Protection again Type 1 diabetes mellitus

This case control study compared the frequency and duration of breastfeeding between siblings where one sibling had been diagnosed with type 1 diabetes mellitus and other siblings had not. The results showed that while there was no difference in breastfeeding rates among the two groups, the children with diabetes had a shorter duration of breastfeeding (3.3 vs. 4.6 months, p<0.001) and the diabetic group was exposed earlier to cow’s milk. After controlling for other associated variables it was shown that a longer duration of breastfeeding was associated with a protective effect against diabetes. The authors concluded that a shorter breastfeeding interval may contribute to type 1 diabetes mellitus.

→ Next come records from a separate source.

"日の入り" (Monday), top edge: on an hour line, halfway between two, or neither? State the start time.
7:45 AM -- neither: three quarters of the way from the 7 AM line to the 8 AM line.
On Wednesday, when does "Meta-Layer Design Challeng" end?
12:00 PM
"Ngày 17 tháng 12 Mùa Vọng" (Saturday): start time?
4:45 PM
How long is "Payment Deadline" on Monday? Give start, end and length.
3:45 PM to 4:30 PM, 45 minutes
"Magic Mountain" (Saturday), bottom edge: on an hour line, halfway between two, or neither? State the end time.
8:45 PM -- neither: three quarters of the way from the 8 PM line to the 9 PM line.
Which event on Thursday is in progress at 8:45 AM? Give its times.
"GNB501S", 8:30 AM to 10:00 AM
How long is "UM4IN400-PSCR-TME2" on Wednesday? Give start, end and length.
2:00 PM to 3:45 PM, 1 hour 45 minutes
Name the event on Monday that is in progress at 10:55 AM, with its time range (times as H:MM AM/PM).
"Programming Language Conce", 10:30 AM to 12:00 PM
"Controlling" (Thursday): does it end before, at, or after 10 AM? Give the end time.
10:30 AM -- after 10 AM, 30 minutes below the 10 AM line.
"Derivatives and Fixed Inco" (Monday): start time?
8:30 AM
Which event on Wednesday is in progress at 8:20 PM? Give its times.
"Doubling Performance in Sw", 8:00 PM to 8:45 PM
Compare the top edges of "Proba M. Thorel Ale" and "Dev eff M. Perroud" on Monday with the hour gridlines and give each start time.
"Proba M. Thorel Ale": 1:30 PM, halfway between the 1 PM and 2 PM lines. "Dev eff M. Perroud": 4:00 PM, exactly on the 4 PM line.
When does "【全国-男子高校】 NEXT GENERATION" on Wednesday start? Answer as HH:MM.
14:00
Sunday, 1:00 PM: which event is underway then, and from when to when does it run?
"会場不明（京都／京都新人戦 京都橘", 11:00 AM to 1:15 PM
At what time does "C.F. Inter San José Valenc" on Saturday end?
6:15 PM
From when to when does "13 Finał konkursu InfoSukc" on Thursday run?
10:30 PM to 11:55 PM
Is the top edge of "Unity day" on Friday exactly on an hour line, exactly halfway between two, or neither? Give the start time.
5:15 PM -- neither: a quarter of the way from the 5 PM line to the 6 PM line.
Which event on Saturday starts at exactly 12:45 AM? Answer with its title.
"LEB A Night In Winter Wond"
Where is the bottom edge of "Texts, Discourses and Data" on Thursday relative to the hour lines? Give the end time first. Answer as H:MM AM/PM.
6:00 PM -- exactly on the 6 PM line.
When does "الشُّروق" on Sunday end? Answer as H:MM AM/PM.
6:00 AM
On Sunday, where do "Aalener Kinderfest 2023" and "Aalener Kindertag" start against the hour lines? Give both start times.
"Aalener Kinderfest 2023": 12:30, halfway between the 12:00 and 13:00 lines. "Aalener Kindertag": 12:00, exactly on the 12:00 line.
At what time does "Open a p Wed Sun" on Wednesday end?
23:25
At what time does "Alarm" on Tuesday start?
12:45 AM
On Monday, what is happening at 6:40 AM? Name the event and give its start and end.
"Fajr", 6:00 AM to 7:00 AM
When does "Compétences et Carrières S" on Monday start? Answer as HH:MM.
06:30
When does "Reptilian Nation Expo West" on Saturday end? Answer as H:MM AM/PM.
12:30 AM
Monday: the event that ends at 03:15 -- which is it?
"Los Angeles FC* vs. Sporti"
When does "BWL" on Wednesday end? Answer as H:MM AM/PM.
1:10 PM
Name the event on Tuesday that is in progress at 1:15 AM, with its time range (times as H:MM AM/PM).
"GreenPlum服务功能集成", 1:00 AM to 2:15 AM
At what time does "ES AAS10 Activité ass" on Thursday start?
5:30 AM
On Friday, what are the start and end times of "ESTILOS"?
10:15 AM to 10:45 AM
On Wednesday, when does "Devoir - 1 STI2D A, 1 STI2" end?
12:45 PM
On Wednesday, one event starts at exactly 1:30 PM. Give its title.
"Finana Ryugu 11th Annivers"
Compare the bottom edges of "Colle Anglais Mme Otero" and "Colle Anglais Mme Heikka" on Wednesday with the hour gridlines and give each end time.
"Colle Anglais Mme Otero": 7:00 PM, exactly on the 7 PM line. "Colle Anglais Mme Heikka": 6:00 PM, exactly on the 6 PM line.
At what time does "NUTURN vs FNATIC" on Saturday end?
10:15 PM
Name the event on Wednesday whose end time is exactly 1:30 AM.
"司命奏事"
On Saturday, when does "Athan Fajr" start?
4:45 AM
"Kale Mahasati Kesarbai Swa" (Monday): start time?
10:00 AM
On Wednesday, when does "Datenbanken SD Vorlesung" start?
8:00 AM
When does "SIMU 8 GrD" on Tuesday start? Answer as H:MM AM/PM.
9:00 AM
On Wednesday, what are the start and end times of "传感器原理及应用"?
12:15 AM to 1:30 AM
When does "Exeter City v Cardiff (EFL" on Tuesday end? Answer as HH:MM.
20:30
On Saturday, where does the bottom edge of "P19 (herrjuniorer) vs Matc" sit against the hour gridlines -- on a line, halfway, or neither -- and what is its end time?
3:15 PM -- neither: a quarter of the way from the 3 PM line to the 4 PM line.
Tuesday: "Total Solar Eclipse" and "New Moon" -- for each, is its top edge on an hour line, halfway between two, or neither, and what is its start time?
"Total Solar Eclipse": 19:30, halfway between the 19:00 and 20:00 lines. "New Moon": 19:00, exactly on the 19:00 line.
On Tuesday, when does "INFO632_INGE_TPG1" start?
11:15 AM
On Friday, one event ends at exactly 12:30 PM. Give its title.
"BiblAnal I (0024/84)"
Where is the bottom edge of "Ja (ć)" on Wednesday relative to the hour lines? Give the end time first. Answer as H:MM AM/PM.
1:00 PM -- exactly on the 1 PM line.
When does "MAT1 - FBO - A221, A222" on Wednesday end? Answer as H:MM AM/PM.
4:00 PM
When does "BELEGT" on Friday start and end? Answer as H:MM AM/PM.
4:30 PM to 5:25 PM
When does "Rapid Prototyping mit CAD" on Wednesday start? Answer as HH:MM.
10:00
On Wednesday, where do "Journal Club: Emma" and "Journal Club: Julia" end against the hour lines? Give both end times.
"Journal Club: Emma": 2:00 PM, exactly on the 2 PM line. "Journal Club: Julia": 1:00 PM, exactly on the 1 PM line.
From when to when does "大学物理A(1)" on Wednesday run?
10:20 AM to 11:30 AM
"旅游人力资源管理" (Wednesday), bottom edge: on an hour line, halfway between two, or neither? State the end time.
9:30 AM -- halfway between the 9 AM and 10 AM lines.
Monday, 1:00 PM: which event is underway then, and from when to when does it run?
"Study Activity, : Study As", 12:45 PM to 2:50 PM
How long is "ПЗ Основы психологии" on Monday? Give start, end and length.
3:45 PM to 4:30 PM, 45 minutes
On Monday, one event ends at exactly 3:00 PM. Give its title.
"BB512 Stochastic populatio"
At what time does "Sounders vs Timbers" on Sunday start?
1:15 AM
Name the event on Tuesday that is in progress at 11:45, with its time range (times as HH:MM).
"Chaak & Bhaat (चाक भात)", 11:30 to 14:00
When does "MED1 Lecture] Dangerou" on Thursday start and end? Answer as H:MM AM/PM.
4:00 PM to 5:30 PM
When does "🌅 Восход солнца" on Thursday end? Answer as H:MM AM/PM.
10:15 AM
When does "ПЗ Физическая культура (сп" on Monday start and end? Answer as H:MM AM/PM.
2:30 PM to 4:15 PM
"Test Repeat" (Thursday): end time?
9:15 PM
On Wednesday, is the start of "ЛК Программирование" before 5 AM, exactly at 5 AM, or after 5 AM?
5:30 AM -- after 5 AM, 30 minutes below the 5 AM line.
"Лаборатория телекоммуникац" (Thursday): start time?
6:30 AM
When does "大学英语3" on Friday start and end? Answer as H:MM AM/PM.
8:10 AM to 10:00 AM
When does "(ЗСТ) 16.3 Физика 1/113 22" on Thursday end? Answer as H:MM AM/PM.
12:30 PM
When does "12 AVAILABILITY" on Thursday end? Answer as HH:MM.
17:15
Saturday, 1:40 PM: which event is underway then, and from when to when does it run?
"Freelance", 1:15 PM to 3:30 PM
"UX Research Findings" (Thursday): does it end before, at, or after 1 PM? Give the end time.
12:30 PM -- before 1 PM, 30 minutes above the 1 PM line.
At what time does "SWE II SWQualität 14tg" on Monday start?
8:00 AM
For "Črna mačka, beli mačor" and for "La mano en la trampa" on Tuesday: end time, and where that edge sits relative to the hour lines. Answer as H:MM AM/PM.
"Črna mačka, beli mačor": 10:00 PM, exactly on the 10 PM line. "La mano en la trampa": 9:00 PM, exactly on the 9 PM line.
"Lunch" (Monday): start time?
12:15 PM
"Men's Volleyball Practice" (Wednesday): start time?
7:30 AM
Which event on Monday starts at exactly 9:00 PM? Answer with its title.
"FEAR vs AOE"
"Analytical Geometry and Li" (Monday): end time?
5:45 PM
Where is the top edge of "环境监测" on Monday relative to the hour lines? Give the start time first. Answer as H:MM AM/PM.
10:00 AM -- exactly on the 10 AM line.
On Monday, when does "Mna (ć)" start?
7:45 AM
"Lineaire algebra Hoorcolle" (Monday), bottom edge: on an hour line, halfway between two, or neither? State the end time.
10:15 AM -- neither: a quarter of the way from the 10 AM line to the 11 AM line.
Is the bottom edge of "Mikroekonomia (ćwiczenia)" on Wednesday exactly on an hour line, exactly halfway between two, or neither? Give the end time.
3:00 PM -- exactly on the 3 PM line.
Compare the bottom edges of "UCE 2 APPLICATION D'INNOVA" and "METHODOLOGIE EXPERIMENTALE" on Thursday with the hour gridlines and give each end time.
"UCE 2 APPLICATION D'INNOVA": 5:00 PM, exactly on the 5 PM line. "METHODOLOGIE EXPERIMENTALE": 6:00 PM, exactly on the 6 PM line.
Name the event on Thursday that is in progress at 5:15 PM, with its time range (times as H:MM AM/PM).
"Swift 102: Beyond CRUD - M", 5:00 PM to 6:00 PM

JG Alves, JN Figueiroa, J Meneses, and GV Alves. Breastfeeding Protects Against Type 1 Diabetes Mellitus: A Case-Sibling Study. Breastfeed Med 5 Aug 2011.

Importance of early first feed for babies of diabetic mums

It has been recognised that babies of diabetic mothers are at greater risk of hypoglycaemia and as such, an early feed is recommended. This study was carried out to ascertain both the impact of an early feed and to establish what type of feeding provided the best option to reduce the risk of hypoglycaemia. The researchers found that infants who were breastfed in the delivery room had a significantly lower rate of borderline hypoglycaemia than those who were not breastfed in the early postpartum period and the researchers concluded that an early breastfeed may facilitate stable blood glucose levels in the infants of mothers with gestational diabetes.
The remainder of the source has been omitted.